▸ **EXCERPTED PASSAGE**
━━━

The vintage examples ALL have staggered indenting that I don't remember ever having seen, so am not sure if it is considered correct today. They also put titles in parentheses and put the name outside the parentheses with very detailed instructions on how and why to do this. Are we still supposed to do that? It looks weird to me because I never see it.

 

The post office examples now request all caps, but don't require it. I don't want to print all caps! So now most modern curriculum examples show the all caps version, typed of course.

 

I think we avoid what we have not mastered, and then a culture evolves around this lack of mastery, when enough people fail to be able to do the skill. I don't think our grandmothers could even imagine what has happened to us, when it comes to letter writing. I wish I still had the letters my grandmother sent me, but I lost all my belongings when I fled my marriage and was homeless. I'm wondering now if she used the staggered indenting.

 

I remember she addressed the envelopes with "Master" to my brother :-) I remember complaining to her about it, and she informed me that it was the "correct" way and she would NEVER adopt the fashion of just writing his name or writing "Mr" on the envelope. She said he would become Mr when he turned 21.

━━━

▸ **DATASET EXTRACT**

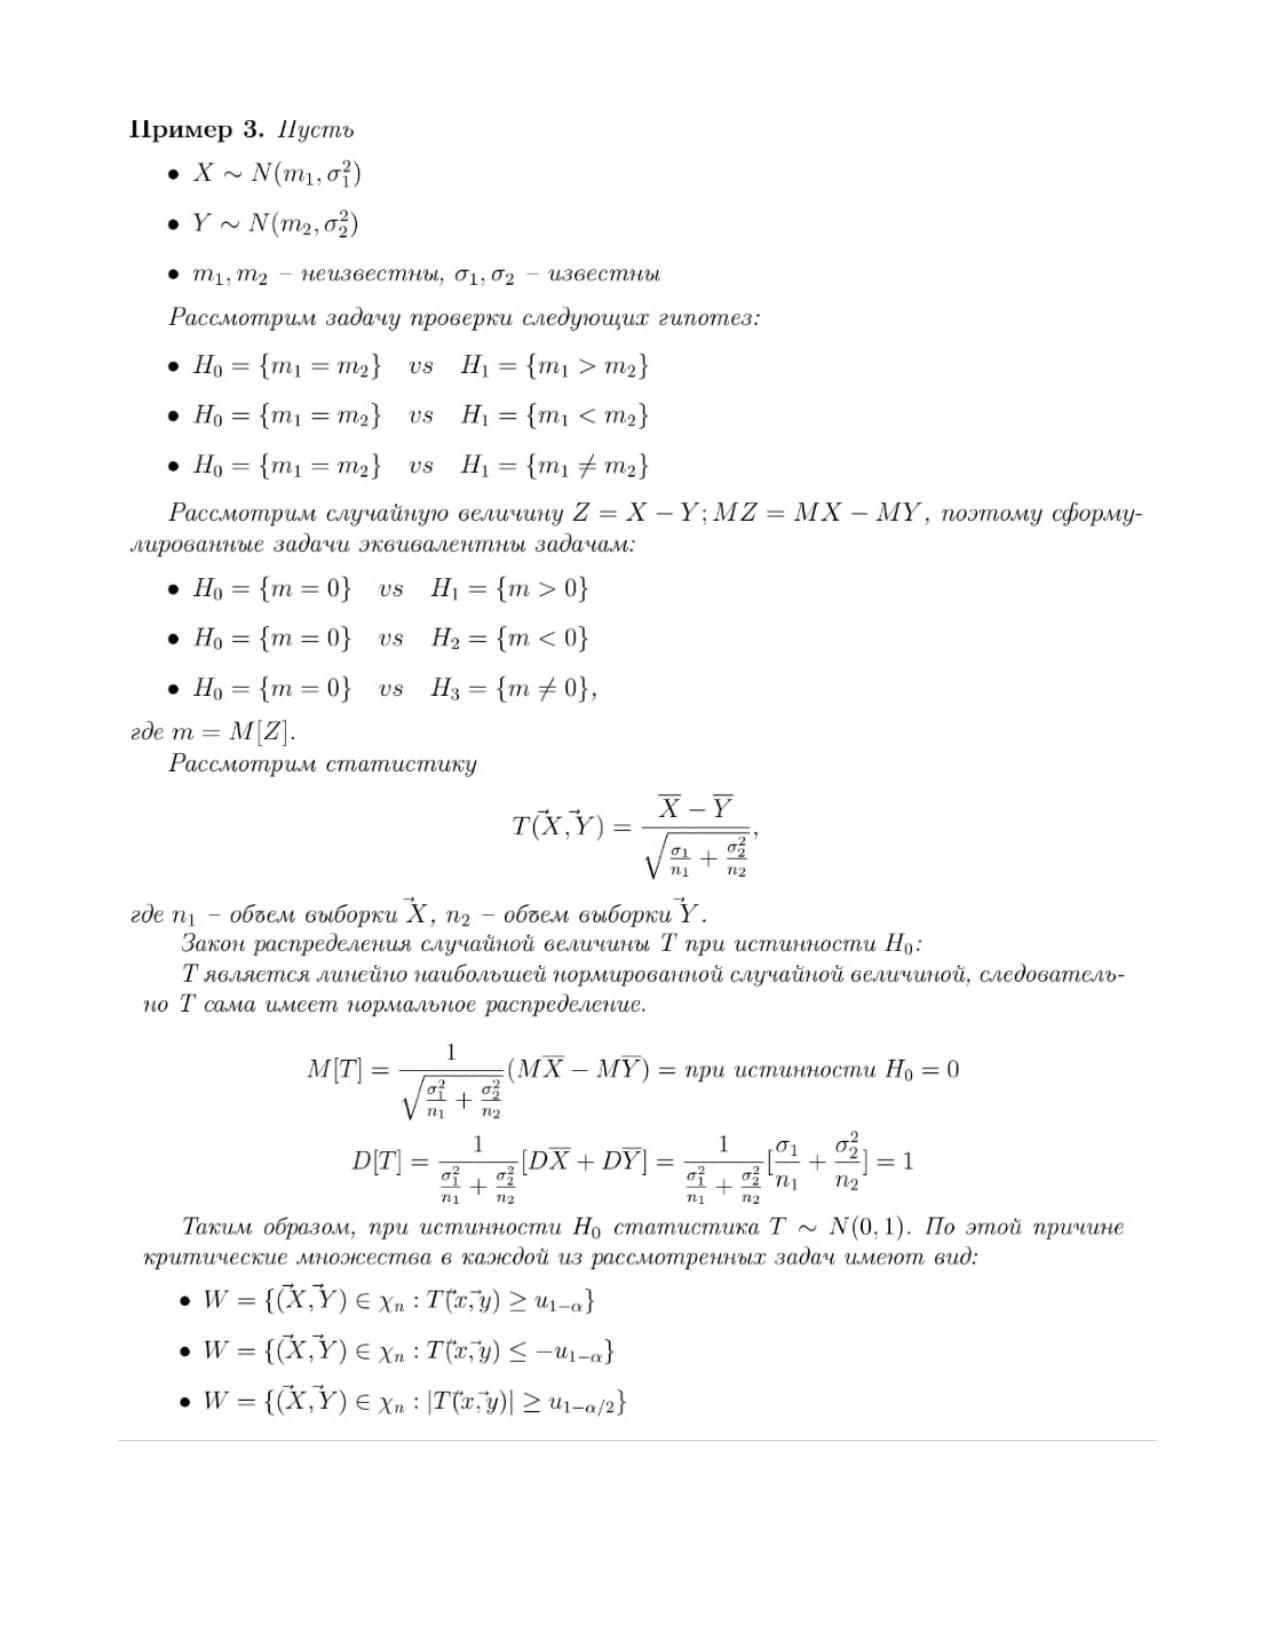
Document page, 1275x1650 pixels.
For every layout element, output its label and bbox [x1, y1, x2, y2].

picture [118, 118, 1157, 1442]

━━━

▸ **STATED GOAL A**
From the post on letter-writing conventions, write out word for word the part that begins at "I think we avoid" and ends after "the staggered indenting.".
▸ **STATED GOAL B**
Answer these questions about the post on letter-writing conventions:
(i) What do the post office examples now request without requiring it?
(ii) What word did the grandmother use on envelopes addressed to the writer's brother?
(iii) At what age did the grandmother say the brother would become Mr?
▸ **STATED GOAL C**
Extend the post on letter-writing conventions, picking up after its final sentence.

▸ **WRITTEN ANSWER A**
I think we avoid what we have not mastered, and then a culture evolves around this lack of mastery, when enough people fail to be able to do the skill. I don't think our grandmothers could even imagine what has happened to us, when it comes to letter writing. I wish I still had the letters my grandmother sent me, but I lost all my belongings when I fled my marriage and was homeless. I'm wondering now if she used the staggered indenting.

▸ **WRITTEN ANSWER B**
(i) All caps.
(ii) "Master".
(iii) 21.

▸ **WRITTEN ANSWER C**
 

As I was running errands this afternoon, I was thinking that I need to look at regular books instead of just curriculum. Thanks for the links!

 

First it was my handwriting, then my spelling, and now my next obsessive project is mastering the friendly letter. This foolishness stops NOW. It's embarrasing! And so unnecessary :-0

 

I read that in most towns the mailman used to come 3 times a day, and people sent notes just down the road to relay a quick message. I heard that the Amish still do this.

 

My grade 2 and 3 Amish English curriculum is on it's way from Rainbow Resource. Maybe they have some good letter writing lessons.

 

We may have to start a poll soon, on how many of us are working through K-3 English :-)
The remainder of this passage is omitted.